**What you are asked to do:** Except for the images, repeat the entries below word for word.

The data Block Start

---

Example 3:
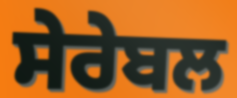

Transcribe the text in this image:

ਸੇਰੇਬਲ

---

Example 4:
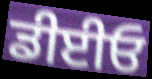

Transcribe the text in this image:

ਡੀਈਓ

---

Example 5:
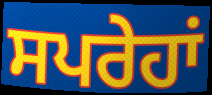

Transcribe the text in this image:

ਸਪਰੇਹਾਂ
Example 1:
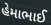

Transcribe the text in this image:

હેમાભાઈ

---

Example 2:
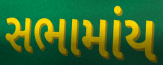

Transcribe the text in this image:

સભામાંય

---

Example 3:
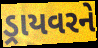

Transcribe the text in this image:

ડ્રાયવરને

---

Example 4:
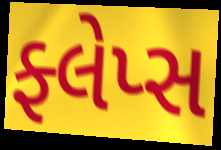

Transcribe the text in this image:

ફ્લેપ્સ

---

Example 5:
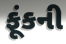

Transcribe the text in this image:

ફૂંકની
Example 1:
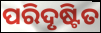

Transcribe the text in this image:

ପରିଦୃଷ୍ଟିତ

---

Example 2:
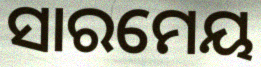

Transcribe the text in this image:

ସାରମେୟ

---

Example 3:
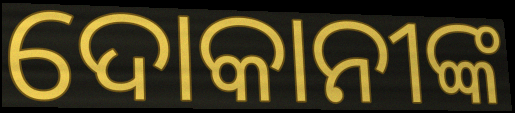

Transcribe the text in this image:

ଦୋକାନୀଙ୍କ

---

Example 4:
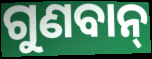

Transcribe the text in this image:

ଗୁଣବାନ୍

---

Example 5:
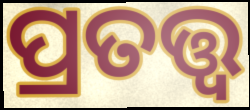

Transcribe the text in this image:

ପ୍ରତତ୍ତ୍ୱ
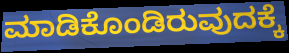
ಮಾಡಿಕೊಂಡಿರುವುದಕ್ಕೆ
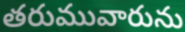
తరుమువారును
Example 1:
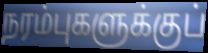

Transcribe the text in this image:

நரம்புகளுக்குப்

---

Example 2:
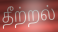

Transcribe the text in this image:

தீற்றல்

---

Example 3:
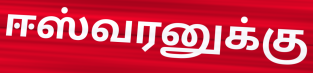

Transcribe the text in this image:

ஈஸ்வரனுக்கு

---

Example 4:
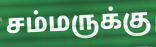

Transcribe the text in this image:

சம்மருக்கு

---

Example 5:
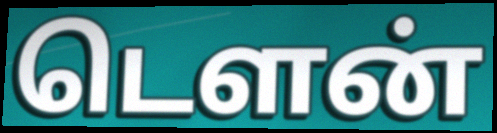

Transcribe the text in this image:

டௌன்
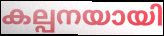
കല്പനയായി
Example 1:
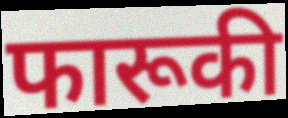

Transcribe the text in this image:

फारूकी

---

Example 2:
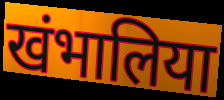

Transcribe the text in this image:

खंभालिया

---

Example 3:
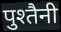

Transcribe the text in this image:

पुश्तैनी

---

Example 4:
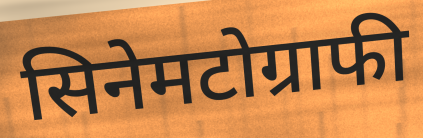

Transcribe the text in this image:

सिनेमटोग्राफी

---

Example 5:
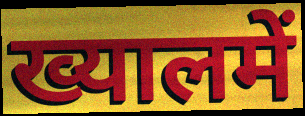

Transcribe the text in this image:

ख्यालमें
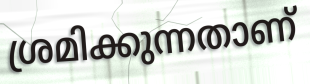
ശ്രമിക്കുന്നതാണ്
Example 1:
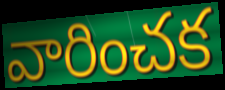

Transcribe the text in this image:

The data Block End

**Task answer:**
---

Example 3:

Transcribe the text in this image:

ਸੇਰੇਬਲ

---

Example 4:

Transcribe the text in this image:

ਡੀਈਓ

---

Example 5:

Transcribe the text in this image:

ਸਪਰੇਹਾਂ
Example 1:

Transcribe the text in this image:

હેમાભાઈ

---

Example 2:

Transcribe the text in this image:

સભામાંય

---

Example 3:

Transcribe the text in this image:

ડ્રાયવરને

---

Example 4:

Transcribe the text in this image:

ફ્લેપ્સ

---

Example 5:

Transcribe the text in this image:

ફૂંકની
Example 1:

Transcribe the text in this image:

ପରିଦୃଷ୍ଟିତ

---

Example 2:

Transcribe the text in this image:

ସାରମେୟ

---

Example 3:

Transcribe the text in this image:

ଦୋକାନୀଙ୍କ

---

Example 4:

Transcribe the text in this image:

ଗୁଣବାନ୍

---

Example 5:

Transcribe the text in this image:

ପ୍ରତତ୍ତ୍ୱ
ಮಾಡಿಕೊಂಡಿರುವುದಕ್ಕೆ
తరుమువారును
Example 1:

Transcribe the text in this image:

நரம்புகளுக்குப்

---

Example 2:

Transcribe the text in this image:

தீற்றல்

---

Example 3:

Transcribe the text in this image:

ஈஸ்வரனுக்கு

---

Example 4:

Transcribe the text in this image:

சம்மருக்கு

---

Example 5:

Transcribe the text in this image:

டௌன்
കല്പനയായി
Example 1:

Transcribe the text in this image:

फारूकी

---

Example 2:

Transcribe the text in this image:

खंभालिया

---

Example 3:

Transcribe the text in this image:

पुश्तैनी

---

Example 4:

Transcribe the text in this image:

सिनेमटोग्राफी

---

Example 5:

Transcribe the text in this image:

ख्यालमें
ശ്രമിക്കുന്നതാണ്
Example 1:

Transcribe the text in this image:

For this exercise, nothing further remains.